__Problem details__
State the number of lines in the entries below where the string "programma" occurs, and omit everything else.

__Data to process__
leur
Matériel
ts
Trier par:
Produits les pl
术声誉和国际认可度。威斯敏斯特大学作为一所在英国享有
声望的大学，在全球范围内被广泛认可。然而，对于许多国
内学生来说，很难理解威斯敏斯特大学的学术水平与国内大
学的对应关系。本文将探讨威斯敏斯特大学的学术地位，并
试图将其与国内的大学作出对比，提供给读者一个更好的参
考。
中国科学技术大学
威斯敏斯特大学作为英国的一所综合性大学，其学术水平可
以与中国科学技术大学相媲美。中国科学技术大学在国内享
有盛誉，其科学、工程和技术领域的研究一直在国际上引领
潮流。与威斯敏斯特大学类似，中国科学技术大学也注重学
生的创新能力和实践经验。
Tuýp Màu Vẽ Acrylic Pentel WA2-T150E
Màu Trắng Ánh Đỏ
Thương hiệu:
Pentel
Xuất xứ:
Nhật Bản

* * *

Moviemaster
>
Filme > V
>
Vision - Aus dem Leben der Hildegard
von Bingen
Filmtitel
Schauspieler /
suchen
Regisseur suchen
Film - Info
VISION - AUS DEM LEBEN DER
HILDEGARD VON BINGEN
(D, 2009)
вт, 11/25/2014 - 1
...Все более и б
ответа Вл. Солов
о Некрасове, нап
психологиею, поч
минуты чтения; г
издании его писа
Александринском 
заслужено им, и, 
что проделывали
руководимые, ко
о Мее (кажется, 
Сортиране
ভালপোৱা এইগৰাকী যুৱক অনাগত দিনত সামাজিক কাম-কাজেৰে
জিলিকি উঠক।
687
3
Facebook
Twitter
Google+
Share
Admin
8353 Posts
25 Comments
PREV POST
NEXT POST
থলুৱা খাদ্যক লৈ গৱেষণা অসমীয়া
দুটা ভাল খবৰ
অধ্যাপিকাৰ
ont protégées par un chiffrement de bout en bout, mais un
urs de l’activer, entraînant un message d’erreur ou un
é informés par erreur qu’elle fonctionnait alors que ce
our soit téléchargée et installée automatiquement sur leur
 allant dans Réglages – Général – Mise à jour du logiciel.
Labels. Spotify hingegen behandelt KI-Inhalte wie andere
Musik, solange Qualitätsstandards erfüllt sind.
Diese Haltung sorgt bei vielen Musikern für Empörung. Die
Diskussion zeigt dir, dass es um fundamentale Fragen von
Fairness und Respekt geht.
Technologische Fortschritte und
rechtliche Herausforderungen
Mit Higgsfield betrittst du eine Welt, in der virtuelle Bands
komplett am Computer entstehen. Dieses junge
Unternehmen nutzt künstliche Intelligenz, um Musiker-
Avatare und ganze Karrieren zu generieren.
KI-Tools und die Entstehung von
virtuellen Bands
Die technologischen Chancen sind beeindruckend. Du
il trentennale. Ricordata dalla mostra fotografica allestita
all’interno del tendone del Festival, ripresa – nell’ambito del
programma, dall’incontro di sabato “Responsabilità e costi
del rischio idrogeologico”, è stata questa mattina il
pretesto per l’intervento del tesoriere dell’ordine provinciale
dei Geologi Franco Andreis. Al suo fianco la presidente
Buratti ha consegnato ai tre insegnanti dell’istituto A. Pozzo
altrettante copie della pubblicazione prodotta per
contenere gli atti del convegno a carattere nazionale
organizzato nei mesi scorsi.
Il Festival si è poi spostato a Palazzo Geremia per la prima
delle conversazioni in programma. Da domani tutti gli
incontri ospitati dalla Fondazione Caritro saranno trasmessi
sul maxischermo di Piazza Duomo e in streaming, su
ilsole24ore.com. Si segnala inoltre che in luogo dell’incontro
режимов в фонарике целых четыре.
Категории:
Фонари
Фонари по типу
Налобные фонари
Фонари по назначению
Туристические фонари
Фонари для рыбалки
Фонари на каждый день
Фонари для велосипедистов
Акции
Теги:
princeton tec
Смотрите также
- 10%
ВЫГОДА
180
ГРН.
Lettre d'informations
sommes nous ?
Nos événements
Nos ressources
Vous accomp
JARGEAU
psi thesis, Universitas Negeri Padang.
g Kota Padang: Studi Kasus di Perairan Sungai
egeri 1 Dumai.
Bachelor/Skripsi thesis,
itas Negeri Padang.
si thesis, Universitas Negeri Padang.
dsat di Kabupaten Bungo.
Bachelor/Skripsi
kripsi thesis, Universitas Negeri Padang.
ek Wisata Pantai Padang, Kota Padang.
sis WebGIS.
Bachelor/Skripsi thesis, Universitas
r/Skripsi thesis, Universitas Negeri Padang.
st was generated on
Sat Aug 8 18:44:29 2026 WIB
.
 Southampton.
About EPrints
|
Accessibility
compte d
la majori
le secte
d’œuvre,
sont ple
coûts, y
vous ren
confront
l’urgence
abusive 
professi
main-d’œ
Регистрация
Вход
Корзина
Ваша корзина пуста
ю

__Finished task__
2